I buy and sell things on the side - mostly small electronics, old DVDs, that kind of stuff - so I naturally think in inventory terms: where something lives, how it is sorted, how quickly it moves. Once I apply that mindset to board games, the unplayed pile stops feeling like a personal failure and starts to look like a system that needs fixing.
My hot take: if you have a big unplayed stack, the issue is rarely "too many games." It is usually "too many different kinds of commitments." A legacy game is basically a recurring appointment. A heavy euro is homework. A party game is a calendar problem. A solo game is a time and energy problem. We shove all those different needs into one pile and then act surprised when it feels overwhelming.

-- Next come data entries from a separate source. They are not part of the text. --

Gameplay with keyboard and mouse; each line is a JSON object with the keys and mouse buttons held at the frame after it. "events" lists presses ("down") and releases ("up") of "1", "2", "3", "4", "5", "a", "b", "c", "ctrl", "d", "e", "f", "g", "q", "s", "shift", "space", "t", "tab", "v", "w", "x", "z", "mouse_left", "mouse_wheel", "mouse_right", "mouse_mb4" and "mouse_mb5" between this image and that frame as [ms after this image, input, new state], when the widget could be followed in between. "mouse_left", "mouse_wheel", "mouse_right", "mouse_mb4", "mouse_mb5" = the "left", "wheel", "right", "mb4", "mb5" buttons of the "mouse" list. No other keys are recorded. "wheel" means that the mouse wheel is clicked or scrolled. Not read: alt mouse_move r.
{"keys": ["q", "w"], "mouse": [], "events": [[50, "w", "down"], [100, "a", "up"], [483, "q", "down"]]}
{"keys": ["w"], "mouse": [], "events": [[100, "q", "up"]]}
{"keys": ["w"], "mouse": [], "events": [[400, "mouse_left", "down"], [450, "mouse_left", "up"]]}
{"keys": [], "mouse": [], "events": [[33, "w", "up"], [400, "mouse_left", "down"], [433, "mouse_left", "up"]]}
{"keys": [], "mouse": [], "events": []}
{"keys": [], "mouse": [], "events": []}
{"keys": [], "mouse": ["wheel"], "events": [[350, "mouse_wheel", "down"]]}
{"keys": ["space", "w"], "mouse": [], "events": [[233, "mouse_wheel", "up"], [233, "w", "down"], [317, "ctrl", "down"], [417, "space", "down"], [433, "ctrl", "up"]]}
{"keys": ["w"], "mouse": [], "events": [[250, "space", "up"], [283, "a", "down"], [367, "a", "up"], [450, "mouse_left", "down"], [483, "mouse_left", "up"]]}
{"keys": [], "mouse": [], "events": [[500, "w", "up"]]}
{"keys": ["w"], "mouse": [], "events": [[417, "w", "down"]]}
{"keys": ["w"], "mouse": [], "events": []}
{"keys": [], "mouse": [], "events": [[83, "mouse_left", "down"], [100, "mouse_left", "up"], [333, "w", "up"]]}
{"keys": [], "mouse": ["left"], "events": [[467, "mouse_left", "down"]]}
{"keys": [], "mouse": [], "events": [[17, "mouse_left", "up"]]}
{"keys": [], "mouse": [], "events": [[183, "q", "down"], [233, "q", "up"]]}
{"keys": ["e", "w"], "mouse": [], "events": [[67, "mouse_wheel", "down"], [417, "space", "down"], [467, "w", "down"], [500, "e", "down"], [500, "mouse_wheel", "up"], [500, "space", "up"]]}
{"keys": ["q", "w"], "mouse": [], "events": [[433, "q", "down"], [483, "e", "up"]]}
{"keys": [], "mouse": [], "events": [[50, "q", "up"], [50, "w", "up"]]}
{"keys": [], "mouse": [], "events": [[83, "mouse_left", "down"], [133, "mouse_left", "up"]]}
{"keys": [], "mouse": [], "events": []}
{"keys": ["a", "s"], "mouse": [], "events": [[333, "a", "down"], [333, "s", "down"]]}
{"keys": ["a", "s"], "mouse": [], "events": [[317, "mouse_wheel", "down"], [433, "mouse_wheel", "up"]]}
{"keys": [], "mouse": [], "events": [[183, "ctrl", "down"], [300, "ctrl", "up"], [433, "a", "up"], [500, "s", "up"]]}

What helped me was treating my collection like a tiny library, with categories based on when a game actually gets played: weeknight light, weekend medium, event-night heavy, and genuinely aspirational. If a game does not fit into a realistic slot I can schedule, I either trade or sell it, or I accept that it is shelf decoration and move on without guilt.
So yeah, can we retire the shame language? If you enjoy the hobby, you are doing it right, even if some boxes never see the table. Curious if anyone else has reframed their unplayed games this way, or if you find the guilt actually helps you play more.